Лиль Даговер, возлюбленная обоих теноров и сомнамбулы Чезаре, родилась на Яве (Голландская Индия) и, возможно, поэтому пережила всех в этом сумасшедшем доме. Снималась в кино до восьмидесяти лет. Умерла в девяносто два. Вот чего стоит поцелуй сомнамбулы! Иногда я гадаю, в декорации какого из своих фильмов она вернулась после смерти?
Фильм начинается с того, что Лиль Даговер, вся в белом, проходит, как сон, по осенней аллее в хмуром саду психиатрической больницы, мимо скамейки, на которой сидят старик и молодой человек, пациенты клиники. Этим же фильм и заканчивается.
Но настоящие герои фильма – это Герман Варм, Вальтер Рёриг и Вальтер Рейман. Художники, писавшие декорации. Немецкие экспрессионисты, вызывавшие восторженное проклятие Эйзенштейна. Завидовал, может?

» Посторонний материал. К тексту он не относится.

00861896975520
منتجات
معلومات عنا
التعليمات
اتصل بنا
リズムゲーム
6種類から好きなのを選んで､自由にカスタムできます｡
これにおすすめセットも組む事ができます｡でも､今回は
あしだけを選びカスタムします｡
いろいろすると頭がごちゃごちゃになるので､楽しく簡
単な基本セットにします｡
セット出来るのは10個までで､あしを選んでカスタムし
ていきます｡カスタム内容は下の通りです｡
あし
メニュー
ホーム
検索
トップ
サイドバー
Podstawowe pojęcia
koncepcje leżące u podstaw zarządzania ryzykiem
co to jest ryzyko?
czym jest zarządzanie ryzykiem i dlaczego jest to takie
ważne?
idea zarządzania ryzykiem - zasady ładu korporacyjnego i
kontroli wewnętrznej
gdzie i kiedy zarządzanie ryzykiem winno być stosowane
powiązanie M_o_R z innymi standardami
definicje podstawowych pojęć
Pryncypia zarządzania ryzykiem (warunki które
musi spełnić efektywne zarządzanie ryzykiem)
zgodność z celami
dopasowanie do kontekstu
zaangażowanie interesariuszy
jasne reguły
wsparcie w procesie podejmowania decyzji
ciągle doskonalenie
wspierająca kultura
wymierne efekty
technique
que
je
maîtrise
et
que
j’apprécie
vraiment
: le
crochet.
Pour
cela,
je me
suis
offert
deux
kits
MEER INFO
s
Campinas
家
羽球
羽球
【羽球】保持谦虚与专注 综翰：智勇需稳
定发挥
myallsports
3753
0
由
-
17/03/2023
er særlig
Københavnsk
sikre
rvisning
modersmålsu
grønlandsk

Единственным недостатком фильма я считаю отсутствие в нем комизма, который всегда присущ ужасному[20].
Нельзя покупать кефир в нашем магазине. Что-нибудь случается. В тот раз была налоговая, в этот – еще хуже. Купил я кефир – и опять утром, – пью его и пишу на доске задание. Тут открывается дверь. Без стука. Но я привык, родители у детей разные. Бывает, кто-то забыл ребенку деньги на столовую отдать или ключ от квартиры. Но этого мужчину я вижу в первый раз. Хотя вроде бы при этом знаю. Но у моих учеников такого папаши нет. И тут я вспомнил, где я этот шарф видел и кто его так повязывает. Тот самый кавалер нашей English teacher Inga[21].